This week's hall of fame member is Derek Griffiths.
Name: Derek Griffiths
Biography: Derek interest in urodynamics started while he was a lecturer in the Physics Department at the University of Exeter, as a result of a query from an MD at the local hospital about electrical stimulation for stress incontinence. Derek was thus one of around forty people at the first ICS held in Exeter in 1970. In collaboration with a number of doctors, and especially inspired by Patrick Bates, who was working under Dr. Turner-Warwick at the Middlesex Hospital in London, Derek interpreted pressure-flow studies based on novel theories about flow through elastic-walled tubes. These theories were later published in his book “Urodynamics” (1980, republished by ICS in 2015). By this time Derek was working as a senior scientific researcher on theoretical and clinical urodynamics at Erasmus University Rotterdam, where he benefited from collaborations with a number of valued colleagues. Dr. Gert Holstege, in particular, helped Derek begin to understand the relationship between the brain and the bladder. As a scientist, Derek recognised the importance of standardising the units and terminology, we were using and took an active part in the ICS Standardisation Committee for some years. Having conducted research with children and adults, in 1988 Derek was able to expand his work to include older people, when he was invited to join the University of Alberta, Canada. At that time, Derek started comparing brain scans with the urodynamic findings. Later, with the encouragement of Dr. Peter McCracken, Derek set up the Northern Alberta Continence Service, which provided practical help to those suffering from incontinence and helped educate nurses in this field. In 2000, Derek was pleased to expand my research on brains and bladders under Dr. Neil Resnick, Professor of Geriatric Medicine at the University of Pittsburgh, work in which Derek continues to take an interest.
Derek was awarded Honorary Membership at ICS 2015 and has been a major contributor to the ICS over the years. *Extract from ICS History Book - Doug James recalls that Derek used to make cine films for recording the urinary flow in male patients using an 8.5mm movie camera.
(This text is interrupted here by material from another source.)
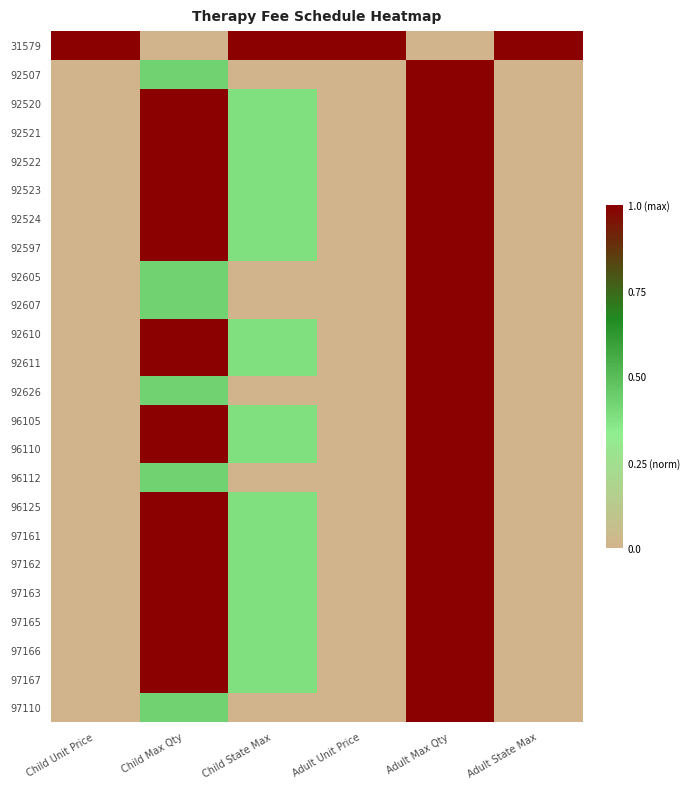

Which series has the largest total across all categories?

31579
The film was sent to Kodak for developing. On one occasion a film was returns which was of someone's family outing. The peeing cine film must have come as a surprise to a family sitting down for a night's viewing!!
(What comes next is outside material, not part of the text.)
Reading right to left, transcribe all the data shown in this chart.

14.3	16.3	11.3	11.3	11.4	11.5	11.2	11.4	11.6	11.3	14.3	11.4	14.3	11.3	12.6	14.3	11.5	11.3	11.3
Which was your first ICS meeting: Exeter, 1st - 5th June 1971
Special ICS memories: At the Paris meeting, one of the more voluble, French-speaking members gave a podium presentation which ran enormously over time. Since he did not respond to bells or verbal pleas to stop, eventually the moderator and one of the audience ran on to the stage, grabbed the speaker by the elbows and dragged him backwards, still speaking, off the stage.
Biggest influence: I would say that it was Patrick Bates, working in Turner Warwick's and Whiteside's group at the Middlesex Hospital, who gave me the opportunity to do ground-breaking clinical research in a (then) neglected field.
The one paper (or book/article/video) you must read/view: Please read the most relevant of the first three ICS standardisation reports.
If you could go back in time what advice would you give to yourself and why: Don't be afraid to try something new!